**ОТРЫВОК**.
────────

Я не сторонник того, что в этом виновата какая-то западная пропаганда. Это во всем мире так происходит.
Человечество немножко делает шаг в сторону технологического варварства, потому что всё становится очень удобно. Мы улыбкой платим, QR-кодами проходим в метро… Но это удобство приводит к тому, что всё, что человечество на протяжении тысяч лет вырабатывало (философия, литература, живопись, музыка), становится ненужным и неинтересным.
Конечно, еще осталась какая-то узкая референтная группа специалистов, которая воспитывает художественный вкус и определяет, какая книга хорошая, а какая — плохая. Это всё еще осталось, но на очень маленьком кусочке.
Не знаю, плохо или хорошо это для литературы, здесь нет прямой связи. Периоды, когда литература поддерживается государством и писатели хорошо живут, — не факт, что это хорошо для развития самой литературы. Может быть, сейчас неплохое время, когда писатели голодны и в них что-то постоянно живёт, чтобы доказать, что они все-таки нужны. Но если в целом объективно смотреть на развитие человечества, то его культурная составляющая сейчас находится в очень странном положении.
— Перед упадком или перед какой-то катастрофой?
— Или после. Это время покажет (смеется).
Хотя, даже общаясь с молодыми людьми, я вижу, что из-за последних событий, когда происходит вот эта грандиозная несправедливость по отношению к России в мире и давление на Русский мир, у них возникает некая обратная реакция. Им хочется показать, что мы не такие, как нас показывают, что мы не Мордор. Поэтому совсем юные студенты начинают живее интересоваться театром, музыкой, книгами. Я, конечно, не социолог. Но мне кажется, что это движение все-таки есть.
— Недавно же был, извините за слово, тренд в «Тик-Токе», когда молодежь по всему миру зачитывала «Белые ночи» Достоевского. Что их привлекло в этом не самом его лучшем произведении?
— Это же невозможно объяснить, как рождается тренд. Не хочу называть конкретных сегодняшних писателей, чтобы никого не обижать, но ты понимаешь, что эта книжка плохая. Она плохо написана, с какими-то совершенно картонными персонажами, но ее читает вся страна и разные люди говорят, что это круто. А другую книжку, которая тебе кажется очень классной, эстетской и тонкой, читают совсем мало.
Но то, что это Достоевский, а не кто-то ещё, — это уже хорошо. Да, не самая лучшая его вещь, но есть надежда, что от этого произведения они придут к другим.

────────

**РАЗДЕЛ ДАННЫХ**.
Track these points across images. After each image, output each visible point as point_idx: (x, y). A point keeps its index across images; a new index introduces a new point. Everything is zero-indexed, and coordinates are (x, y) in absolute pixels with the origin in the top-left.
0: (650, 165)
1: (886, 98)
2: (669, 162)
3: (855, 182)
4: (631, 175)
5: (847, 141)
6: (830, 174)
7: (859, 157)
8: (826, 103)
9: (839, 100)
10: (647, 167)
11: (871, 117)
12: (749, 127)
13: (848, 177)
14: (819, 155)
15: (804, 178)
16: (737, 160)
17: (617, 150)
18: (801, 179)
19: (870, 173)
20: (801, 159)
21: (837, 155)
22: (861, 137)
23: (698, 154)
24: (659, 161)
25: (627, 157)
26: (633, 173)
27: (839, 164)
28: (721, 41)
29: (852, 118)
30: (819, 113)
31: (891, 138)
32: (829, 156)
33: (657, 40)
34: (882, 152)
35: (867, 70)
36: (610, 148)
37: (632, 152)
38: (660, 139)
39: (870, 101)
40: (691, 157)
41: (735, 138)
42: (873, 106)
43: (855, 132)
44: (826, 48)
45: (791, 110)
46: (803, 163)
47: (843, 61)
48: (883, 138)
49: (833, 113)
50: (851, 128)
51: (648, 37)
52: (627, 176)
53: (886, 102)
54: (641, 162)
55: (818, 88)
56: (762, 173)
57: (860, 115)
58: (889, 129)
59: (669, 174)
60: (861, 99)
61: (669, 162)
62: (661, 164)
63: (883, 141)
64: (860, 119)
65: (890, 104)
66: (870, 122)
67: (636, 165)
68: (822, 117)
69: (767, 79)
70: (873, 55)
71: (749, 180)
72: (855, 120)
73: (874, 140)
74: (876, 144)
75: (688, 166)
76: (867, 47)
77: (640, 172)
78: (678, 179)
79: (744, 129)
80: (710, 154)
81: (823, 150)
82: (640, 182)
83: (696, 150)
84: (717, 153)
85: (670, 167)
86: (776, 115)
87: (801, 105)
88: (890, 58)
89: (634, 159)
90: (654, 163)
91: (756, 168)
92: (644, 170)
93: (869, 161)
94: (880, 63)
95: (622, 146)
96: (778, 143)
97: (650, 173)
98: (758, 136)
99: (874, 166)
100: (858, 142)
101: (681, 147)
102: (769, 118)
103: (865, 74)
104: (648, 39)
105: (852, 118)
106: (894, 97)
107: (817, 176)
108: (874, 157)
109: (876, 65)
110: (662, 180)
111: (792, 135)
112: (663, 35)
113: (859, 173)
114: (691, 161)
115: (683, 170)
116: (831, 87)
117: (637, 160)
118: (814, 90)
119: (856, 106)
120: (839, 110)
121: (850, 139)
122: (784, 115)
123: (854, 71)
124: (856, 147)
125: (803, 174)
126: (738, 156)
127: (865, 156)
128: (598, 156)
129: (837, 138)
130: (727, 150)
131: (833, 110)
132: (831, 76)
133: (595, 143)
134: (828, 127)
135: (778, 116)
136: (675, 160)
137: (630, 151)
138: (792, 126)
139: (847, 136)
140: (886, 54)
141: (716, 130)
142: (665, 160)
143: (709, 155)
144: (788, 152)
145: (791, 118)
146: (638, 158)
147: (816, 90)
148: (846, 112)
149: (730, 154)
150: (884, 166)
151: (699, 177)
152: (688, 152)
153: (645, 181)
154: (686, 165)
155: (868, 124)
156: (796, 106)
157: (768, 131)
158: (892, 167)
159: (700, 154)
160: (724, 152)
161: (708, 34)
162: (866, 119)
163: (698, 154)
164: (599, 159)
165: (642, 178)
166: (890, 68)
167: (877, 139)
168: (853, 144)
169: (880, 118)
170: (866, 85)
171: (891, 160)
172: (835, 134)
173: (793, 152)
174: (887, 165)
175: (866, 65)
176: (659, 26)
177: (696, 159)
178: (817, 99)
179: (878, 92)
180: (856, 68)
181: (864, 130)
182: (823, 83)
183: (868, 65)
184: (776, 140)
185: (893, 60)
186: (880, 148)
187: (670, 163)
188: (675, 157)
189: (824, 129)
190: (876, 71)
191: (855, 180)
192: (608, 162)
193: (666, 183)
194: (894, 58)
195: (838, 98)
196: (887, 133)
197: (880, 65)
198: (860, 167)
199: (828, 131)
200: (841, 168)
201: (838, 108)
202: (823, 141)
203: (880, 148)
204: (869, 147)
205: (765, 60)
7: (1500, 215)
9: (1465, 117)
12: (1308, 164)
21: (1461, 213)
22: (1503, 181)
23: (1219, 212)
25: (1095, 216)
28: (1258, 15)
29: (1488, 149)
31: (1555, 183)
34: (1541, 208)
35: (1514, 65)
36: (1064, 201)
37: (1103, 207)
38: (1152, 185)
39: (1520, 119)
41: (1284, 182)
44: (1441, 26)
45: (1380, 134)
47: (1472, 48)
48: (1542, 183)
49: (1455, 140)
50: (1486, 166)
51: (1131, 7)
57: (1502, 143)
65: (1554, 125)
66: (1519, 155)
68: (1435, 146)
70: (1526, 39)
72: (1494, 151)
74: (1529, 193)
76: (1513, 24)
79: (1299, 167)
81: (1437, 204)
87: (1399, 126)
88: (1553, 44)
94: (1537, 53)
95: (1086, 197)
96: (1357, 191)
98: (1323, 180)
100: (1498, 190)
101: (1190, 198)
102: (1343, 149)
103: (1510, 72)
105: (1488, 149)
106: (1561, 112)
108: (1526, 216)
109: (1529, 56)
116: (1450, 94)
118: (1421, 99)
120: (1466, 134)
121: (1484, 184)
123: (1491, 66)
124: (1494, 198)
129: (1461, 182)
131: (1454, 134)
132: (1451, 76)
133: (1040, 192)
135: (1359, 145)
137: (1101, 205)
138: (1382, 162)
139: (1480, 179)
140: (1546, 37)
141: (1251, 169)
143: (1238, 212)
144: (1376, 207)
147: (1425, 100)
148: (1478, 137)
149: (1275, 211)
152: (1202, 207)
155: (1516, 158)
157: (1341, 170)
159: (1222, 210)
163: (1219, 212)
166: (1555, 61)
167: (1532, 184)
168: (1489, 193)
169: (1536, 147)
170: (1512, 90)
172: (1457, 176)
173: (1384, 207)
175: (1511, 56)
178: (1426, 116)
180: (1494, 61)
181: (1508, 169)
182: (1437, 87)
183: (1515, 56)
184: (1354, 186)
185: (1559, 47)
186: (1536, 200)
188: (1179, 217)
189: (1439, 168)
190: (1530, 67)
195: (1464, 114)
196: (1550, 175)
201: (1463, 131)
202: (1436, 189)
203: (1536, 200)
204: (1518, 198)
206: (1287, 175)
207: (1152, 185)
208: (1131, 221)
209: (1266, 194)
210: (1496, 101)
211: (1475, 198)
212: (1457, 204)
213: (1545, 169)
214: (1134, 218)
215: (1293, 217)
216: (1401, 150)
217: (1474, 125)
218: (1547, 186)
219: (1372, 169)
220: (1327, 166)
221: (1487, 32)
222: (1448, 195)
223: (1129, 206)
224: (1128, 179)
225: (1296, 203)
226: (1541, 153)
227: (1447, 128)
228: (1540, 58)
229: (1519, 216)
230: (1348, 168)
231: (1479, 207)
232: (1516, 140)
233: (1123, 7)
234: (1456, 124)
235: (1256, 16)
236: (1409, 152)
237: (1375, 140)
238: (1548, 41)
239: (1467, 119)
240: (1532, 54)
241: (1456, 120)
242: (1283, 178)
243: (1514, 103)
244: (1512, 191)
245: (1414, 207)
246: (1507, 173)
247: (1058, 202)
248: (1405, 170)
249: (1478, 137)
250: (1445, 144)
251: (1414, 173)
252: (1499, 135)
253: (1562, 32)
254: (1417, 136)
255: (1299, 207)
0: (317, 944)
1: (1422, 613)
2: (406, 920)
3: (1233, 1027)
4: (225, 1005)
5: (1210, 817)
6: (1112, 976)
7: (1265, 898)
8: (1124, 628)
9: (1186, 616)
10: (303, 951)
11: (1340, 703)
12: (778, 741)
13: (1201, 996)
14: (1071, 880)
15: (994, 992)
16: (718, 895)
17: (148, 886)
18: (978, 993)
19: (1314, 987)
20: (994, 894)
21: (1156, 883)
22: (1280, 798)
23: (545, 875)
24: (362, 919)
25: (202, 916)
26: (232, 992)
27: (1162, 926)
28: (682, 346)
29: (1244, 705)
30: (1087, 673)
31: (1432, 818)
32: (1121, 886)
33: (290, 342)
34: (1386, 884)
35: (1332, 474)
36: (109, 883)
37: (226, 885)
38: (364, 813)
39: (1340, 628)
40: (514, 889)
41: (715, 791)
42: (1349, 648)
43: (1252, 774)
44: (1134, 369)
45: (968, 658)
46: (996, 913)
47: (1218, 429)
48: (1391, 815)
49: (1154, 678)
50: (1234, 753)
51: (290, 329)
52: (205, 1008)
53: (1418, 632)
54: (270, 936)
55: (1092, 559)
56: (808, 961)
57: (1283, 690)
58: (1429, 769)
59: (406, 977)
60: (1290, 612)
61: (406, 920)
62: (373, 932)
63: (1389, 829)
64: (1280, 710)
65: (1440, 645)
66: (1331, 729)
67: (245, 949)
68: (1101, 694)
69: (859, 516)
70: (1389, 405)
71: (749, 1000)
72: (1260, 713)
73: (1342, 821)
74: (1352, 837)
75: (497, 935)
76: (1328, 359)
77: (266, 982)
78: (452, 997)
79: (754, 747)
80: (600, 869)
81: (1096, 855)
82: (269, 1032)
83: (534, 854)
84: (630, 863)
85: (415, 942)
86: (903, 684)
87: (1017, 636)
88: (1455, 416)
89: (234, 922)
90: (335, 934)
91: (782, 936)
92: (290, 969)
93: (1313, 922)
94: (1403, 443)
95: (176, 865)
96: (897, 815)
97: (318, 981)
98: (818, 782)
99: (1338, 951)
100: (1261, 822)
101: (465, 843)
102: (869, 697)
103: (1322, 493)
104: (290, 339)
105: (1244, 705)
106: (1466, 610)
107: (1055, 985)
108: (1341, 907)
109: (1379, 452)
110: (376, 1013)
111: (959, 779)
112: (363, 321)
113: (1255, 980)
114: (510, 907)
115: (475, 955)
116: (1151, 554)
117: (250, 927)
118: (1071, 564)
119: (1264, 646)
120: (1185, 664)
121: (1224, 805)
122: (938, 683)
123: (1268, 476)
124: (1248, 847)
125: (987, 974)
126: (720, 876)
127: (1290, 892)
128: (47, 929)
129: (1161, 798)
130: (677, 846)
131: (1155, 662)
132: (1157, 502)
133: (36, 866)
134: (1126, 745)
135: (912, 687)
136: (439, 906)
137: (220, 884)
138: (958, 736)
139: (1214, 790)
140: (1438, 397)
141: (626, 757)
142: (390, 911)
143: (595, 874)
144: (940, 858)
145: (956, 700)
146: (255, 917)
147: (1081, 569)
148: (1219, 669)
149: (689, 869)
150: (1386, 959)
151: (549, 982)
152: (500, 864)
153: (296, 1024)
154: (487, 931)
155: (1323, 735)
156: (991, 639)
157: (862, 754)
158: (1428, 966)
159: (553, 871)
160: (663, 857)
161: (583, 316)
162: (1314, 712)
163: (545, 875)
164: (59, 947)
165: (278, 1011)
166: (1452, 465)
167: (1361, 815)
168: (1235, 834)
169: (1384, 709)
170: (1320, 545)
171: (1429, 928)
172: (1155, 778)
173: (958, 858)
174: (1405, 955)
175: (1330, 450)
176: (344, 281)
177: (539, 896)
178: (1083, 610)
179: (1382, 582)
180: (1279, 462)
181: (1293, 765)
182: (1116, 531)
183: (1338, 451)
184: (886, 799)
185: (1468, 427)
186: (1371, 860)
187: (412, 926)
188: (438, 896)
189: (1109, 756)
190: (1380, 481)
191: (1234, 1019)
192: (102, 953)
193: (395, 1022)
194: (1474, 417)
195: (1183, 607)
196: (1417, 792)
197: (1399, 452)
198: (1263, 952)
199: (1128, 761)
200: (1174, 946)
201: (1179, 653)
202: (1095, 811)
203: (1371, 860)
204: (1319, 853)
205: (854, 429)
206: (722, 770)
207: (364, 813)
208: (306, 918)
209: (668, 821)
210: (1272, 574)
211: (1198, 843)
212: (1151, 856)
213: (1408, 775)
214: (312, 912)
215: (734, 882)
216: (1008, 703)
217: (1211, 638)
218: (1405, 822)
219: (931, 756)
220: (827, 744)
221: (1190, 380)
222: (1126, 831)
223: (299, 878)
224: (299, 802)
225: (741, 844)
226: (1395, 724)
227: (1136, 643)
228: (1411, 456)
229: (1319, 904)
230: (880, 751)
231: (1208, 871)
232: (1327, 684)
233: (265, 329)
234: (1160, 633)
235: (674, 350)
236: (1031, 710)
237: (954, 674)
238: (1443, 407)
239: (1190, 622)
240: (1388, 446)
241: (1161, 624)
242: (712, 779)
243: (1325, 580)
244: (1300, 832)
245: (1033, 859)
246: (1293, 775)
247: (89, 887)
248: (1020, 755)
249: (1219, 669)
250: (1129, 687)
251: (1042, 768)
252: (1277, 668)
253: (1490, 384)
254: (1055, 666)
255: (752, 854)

────────

**РАБОЧИЕ ЗАДАНИЯ**.
1. Перепишите из отрывка фрагмент между словами «Не знаю, плохо» и «очень странном положении.» включительно.
2. Повторите дословно строки записей от самого начала до строки с «16: (737, 160)» включительно.
Отрывок и записи никак не связаны друг с другом.

**ОТВЕТЫ К ЗАДАНИЯМ**.
1.
Не знаю, плохо или хорошо это для литературы, здесь нет прямой связи. Периоды, когда литература поддерживается государством и писатели хорошо живут, — не факт, что это хорошо для развития самой литературы. Может быть, сейчас неплохое время, когда писатели голодны и в них что-то постоянно живёт, чтобы доказать, что они все-таки нужны. Но если в целом объективно смотреть на развитие человечества, то его культурная составляющая сейчас находится в очень странном положении.

2.
Track these points across images. After each image, output each visible point as point_idx: (x, y). A point keeps its index across images; a new index introduces a new point. Everything is zero-indexed, and coordinates are (x, y) in absolute pixels with the origin in the top-left.
0: (650, 165)
1: (886, 98)
2: (669, 162)
3: (855, 182)
4: (631, 175)
5: (847, 141)
6: (830, 174)
7: (859, 157)
8: (826, 103)
9: (839, 100)
10: (647, 167)
11: (871, 117)
12: (749, 127)
13: (848, 177)
14: (819, 155)
15: (804, 178)
16: (737, 160)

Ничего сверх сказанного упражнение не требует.